Le succès est là depuis la sortie de leur premier album, éponyme. Il y a eu un véritable coup de foudre pour les deux sœurs, Lisa-Kaindé et Naomi Diaz, réunis dans Ibeyi. Le duo réussit un délicieux cocktail de soul, de pop, de hip-hop et de musiques afro-cubaines, de langues anglaise, yoruba et espagnole. Dans Ash, le deuxième album, les voix dialoguent toujours. Le mystère demeure.  Les propos restent sombres. Lisa-Kaindé et Naomi Diaz y insufflent une énergie plus brute et surtout plus de groove. Ibeyi sera samedi 17 novembre au 106 à Rouen. Entretien.

Ash est un album du présent, contrairement au premier, davantage tourné vers le passé. Qu’est-ce qui vous a amené à changer de temps ?

C’est le premier album Ibeyi et la tournée qui a suivi. On a chanté ces premières chansons qui racontaient notre famille, la perte de notre père et de notre sœur, pendant deux ans. Elles ont fait le tour du monde avec nous. Pour le deuxième album, qu’on a en partie composé en tournée, on avait besoin de parler de ce qui nous entourait. 

Est-ce que Ash est le fruit des observations ou des sentiments éprouvés pendant la tournée ?

Les deux. Certaines chansons comme No Man is big enough for my arms est à la fois une chanson en réponse à la fameuse phrase de Trump disant qu’on peut attraper les femmes par la chatte, et à la fois une réflexion sur la place que les femmes elles-mêmes doivent se donner. Deathless est née d’un épisode désagréable de délit de faciès que l’une de nous a subi adolescente à la Gare du Nord. Me Voy en revanche naît de l’observation de notre setlist lors de la tournée précédente. On voulait un titre up tempo qui fasse danser les gens. C’est notre première chanson en espagnol et elle nous fait du bien en concert. Cependant certains morceaux comme Vale qui est une berceuse, Transmission ou Waves , qui sont un peu des ovnis, ne  sont pas  liées à l’observation du monde qui nous entoure ou à la tournée. Ce sont des chansons intimes. 

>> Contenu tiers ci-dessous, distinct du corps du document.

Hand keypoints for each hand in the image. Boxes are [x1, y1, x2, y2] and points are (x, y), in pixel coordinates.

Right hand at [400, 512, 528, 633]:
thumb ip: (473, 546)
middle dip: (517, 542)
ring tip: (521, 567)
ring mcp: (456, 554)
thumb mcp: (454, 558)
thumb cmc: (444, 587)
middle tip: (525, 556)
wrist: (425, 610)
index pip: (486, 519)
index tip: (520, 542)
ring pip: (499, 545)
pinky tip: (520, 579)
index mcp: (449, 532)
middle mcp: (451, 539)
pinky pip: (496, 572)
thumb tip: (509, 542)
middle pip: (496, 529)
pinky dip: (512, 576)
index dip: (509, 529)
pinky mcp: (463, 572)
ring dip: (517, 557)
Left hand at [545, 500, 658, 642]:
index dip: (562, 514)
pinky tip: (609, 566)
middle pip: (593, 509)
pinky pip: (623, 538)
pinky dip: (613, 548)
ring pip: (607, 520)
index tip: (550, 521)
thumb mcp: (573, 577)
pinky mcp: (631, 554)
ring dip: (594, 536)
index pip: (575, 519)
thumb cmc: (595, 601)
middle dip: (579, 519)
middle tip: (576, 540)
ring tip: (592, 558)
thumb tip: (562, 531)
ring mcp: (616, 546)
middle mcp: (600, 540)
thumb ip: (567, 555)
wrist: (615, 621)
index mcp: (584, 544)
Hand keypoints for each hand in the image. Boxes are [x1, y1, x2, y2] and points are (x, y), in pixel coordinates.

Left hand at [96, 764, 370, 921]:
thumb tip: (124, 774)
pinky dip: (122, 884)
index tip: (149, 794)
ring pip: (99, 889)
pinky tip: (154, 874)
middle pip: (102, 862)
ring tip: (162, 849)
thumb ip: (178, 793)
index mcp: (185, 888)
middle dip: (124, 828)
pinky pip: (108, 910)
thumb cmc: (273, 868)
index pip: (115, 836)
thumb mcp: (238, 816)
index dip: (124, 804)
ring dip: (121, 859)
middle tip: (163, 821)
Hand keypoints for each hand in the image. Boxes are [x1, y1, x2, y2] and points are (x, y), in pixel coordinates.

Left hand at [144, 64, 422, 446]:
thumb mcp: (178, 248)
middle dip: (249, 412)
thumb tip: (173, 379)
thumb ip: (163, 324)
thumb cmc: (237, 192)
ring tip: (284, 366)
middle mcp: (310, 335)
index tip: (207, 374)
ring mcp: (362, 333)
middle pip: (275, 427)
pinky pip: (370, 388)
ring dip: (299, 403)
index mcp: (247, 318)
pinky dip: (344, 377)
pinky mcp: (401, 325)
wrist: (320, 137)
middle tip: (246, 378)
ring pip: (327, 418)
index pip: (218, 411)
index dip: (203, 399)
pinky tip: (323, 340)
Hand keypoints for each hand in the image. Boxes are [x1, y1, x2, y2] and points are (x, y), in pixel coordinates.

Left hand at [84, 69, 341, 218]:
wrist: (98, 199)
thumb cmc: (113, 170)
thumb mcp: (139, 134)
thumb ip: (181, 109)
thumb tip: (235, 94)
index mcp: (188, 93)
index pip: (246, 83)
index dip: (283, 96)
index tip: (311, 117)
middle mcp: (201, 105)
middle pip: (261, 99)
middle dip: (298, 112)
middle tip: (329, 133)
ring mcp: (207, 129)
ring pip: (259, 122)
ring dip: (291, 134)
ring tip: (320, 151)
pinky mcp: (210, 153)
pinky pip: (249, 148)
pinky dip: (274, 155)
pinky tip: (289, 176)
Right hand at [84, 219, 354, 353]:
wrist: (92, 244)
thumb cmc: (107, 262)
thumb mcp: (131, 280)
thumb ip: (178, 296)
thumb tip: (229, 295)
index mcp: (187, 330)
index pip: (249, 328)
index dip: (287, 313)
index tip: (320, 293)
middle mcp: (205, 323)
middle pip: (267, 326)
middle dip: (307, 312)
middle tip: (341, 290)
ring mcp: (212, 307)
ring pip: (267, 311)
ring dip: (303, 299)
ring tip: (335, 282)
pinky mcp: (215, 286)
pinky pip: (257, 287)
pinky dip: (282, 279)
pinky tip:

Plusieurs chansons sont en forme d’hymnes. Pourquoi ce choix ?

Ce n’est pas un choix conscient.  Les chansons ont leur propre destin ! Les chœurs participent probablement à cette atmosphère. On adore le negro spiritual, certaines chansons sont peut-être comme des negro spirituals laïques et contemporains. 

 

 

Pourquoi était-il important, pour vous, de faire entendre des mots de femmes dans cet album ?

Ce n’est pas parce que ce sont des femmes qu’elles sont sur l’album, c’est ce que ces femmes disent qui nous plait. Il y a un passage du journal intime de Frida Kahlo qui dit “Pourquoi ai-je besoin de mes pieds puisque j’ai des ailes pour voler ?”. Ce n’est pas spécifique aux femmes. Claudia Rankine, dont nous avons samplé la voix, a écrit un livre de poèmes sur le racisme ordinaire aux USA qui nous a beaucoup inspirées et bien-sûr, le discours de Michelle Obama en réponse à la phrase de Trump est grandiose. Si ça avait été un homme qui avait prononcé ces mots, on aurait été aussi enthousiasmées à l’idée de les sampler.

Le plus souvent, ce sont les personnes d’un certain âge qui parlent de transmission. Pourquoi avez-vous ressenti ce besoin ?

Quand on perd quelqu’un très jeune, on se rend compte de l’importance de la transmission. Notre père est mort quand nous avions 11 ans et heureusement il nous a transmis des choses qui sont fondamentales pour nous aujourd’hui. Chanter, jouer, devant un public, c’est une histoire de transmission et de partage. Ce n’est pas forcément la transmission d’un savoir mais d’une expérience, d’émotions, de sensations. S’il n’y a pas de transmission de part et d’autre, c’est triste. 

Faut-il alors voir Ash comme un point final ou un point de départ ?

Chaque jour est un nouveau départ. Chaque chanson. Chaque album. Chaque concert. 

 

Infos pratiques

  • Samedi 17 novembre à 20 heures au 106 à Rouen. 
  • Première partie : Niko Niko
  • Tarifs : de 31 à 14,50 €. Pour les étudiants : carte Culture.